5-(1-Benzyl-piperidin-4-yl)-3H-[1,3,4]oxadiazole-2-thione (10b)

Was synthesized according to the synthesis described for compound 10a, starting from 8b: slightly beige crystals (34%); mp = 220 °C; R_f (chloroform/methanol = 4/1): 0.4; the NMR- and MS-data agreed with literature⁶¹. Anal. (C₁₄H₁₇N₃OS) C, H, N, S.

5-Dimethylaminomethyl-3H-[1,3,4]oxadiazole-2-thione (10c)

Starting from 8c the compound was synthesized as described in procedure E. The mixture was poured onto water and extracted with ethyl acetate at pH 7. The combined organic extracts were dried (Na₂SO₄), the solvent was removed under vacuo and the residue chromatographed: beige crystals (5%); mp = 119 °C; R_f (ethyl acetate): 0.08; ¹H NMR (DMSO-d₆) δ 7.45 (d, 1H, IndH), 2.31 (s, 6H, N(CH₃)₂), 3.71 (s, 2H, CH₂); ¹³C NMR (DMSO-d₆) δ 44.38 (CH₃), 52.11 (CH₂), 53.02 (2CH₂), 160.35 (Cq), 178.80 (Cq); EI-MS m/z 159 (M⁺). Anal. (C₅H₉N₃OS) C, H, N.

5-Cyclohexyl-3H-[1,3,4]oxadiazole-2-thione (10d)

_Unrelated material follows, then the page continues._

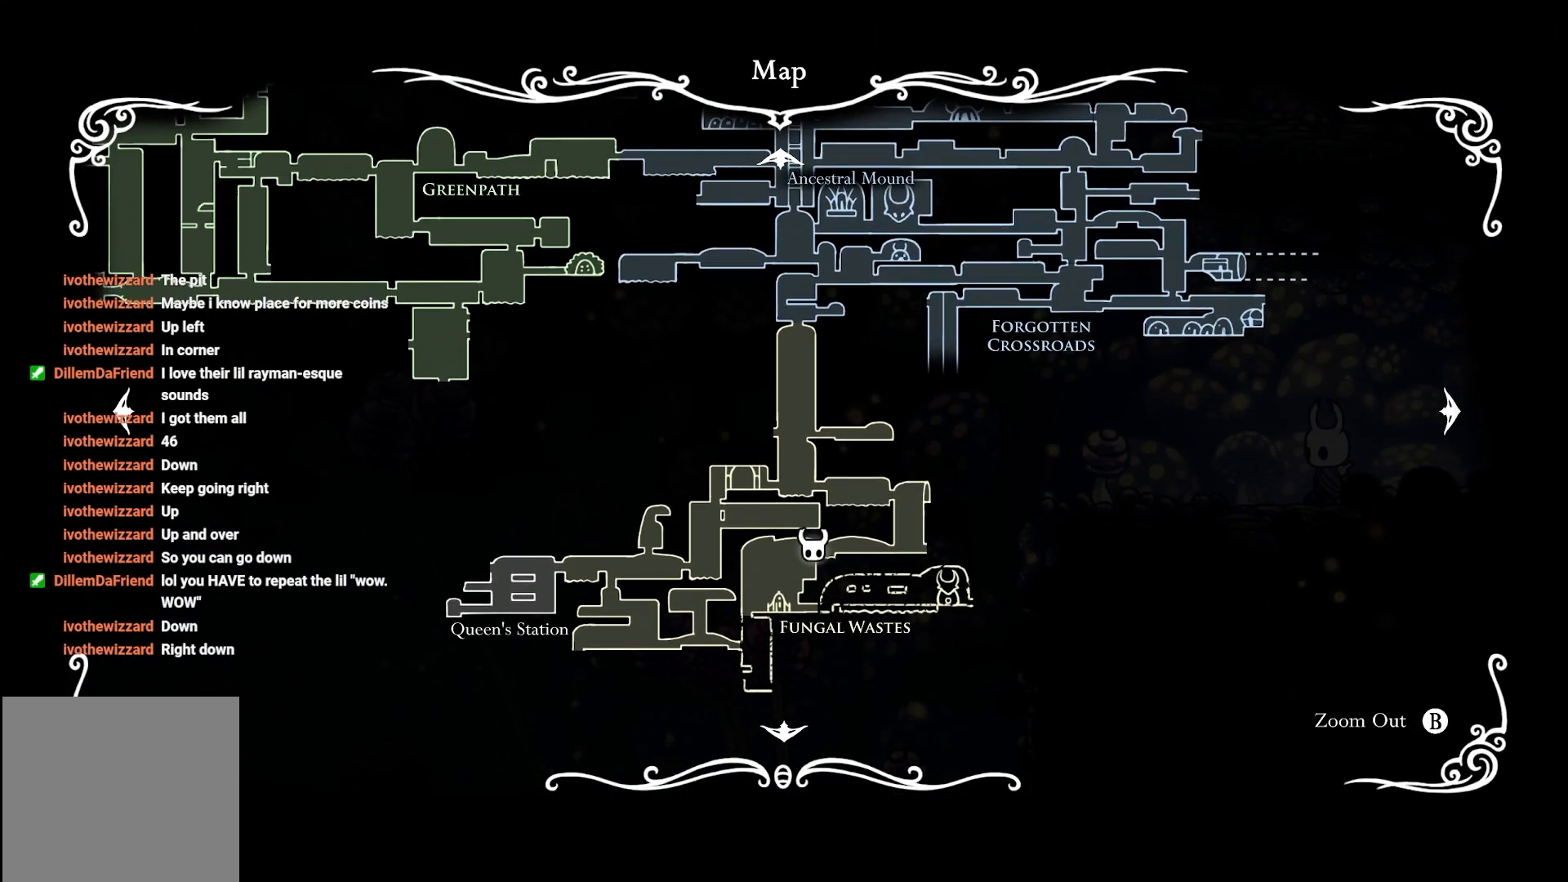
{"buttons": [], "left_stick": "center", "right_stick": "center", "events": []}
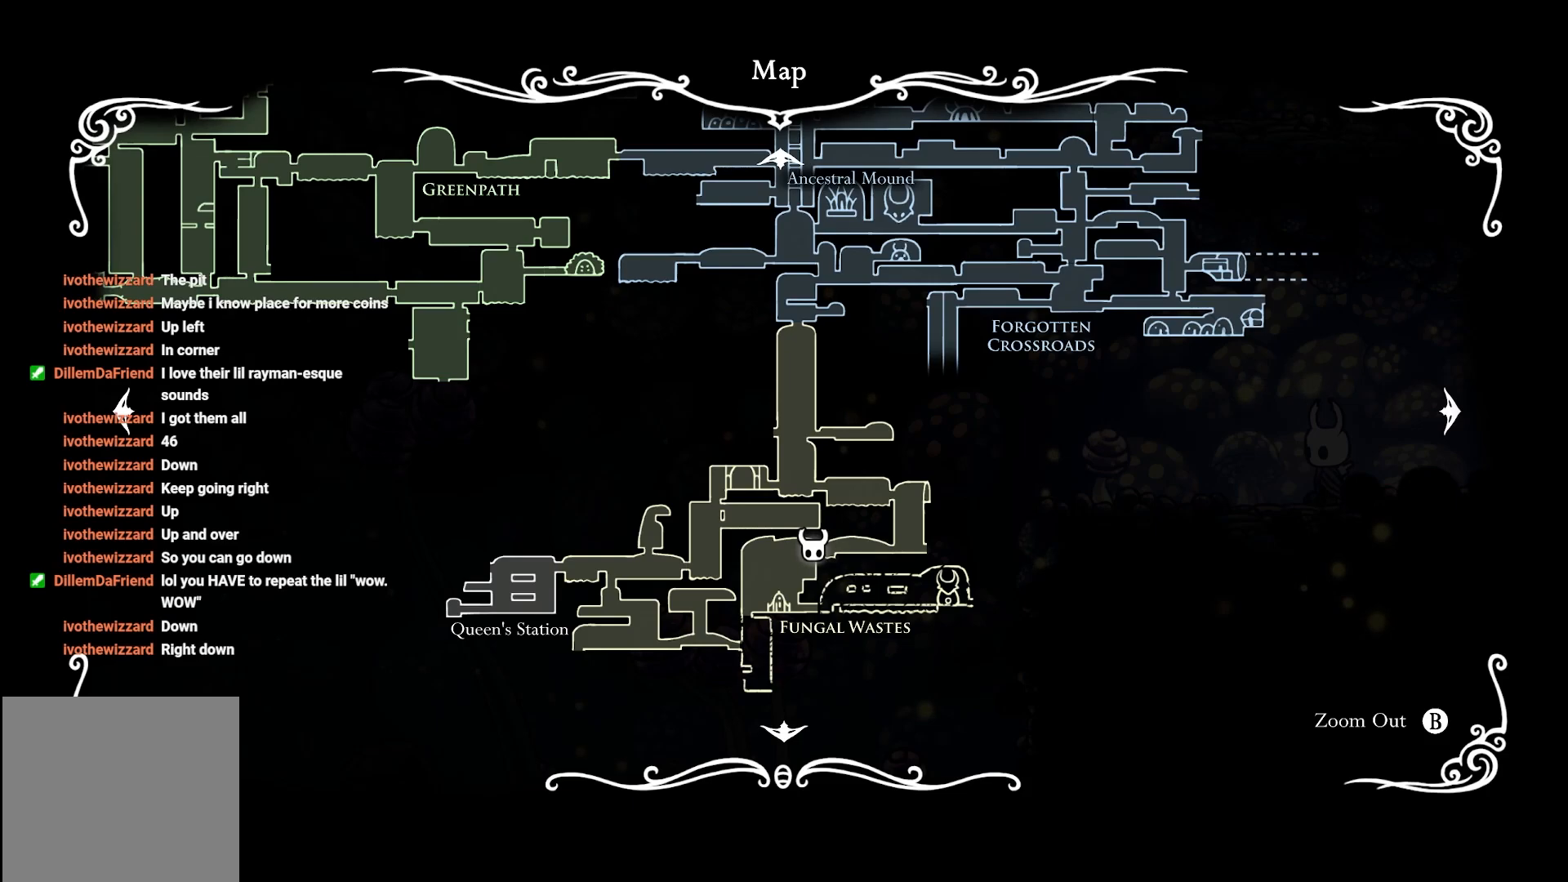
{"buttons": [], "left_stick": "center", "right_stick": "center", "events": []}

Starting from 8d compound 10d was prepared according to procedure E, and chromatographed: slightly yellow crystals (46%); mp = 81 °C; R_f (petroleum ether/ethyl acetate = 5/1): 0.3; ¹H NMR (DMSO-d₆) δ 1.14–1.48 (m, 5H, 5CH), 1.57–1.71 (m, 3H, 3CH), 1.90–1.93 (m, 2H, 2CH), 2.74–2.84 (m, 1H, CH), 14.32 (s, 1H, NH); ¹³C NMR (DMSO-d₆) δ 24.79 (2CH₂), 25.34 (CH₂), 29.05 (2CH₂), 34.44 (CH), 167.10 (Cq), 177.87 (Cq); EI-MS m/z 184 (M⁺). Anal. (C₈H₁₂N₂OS) C, H, N.

5-Methyl-3H-[1,3,4]oxadiazole-2-thione (10e)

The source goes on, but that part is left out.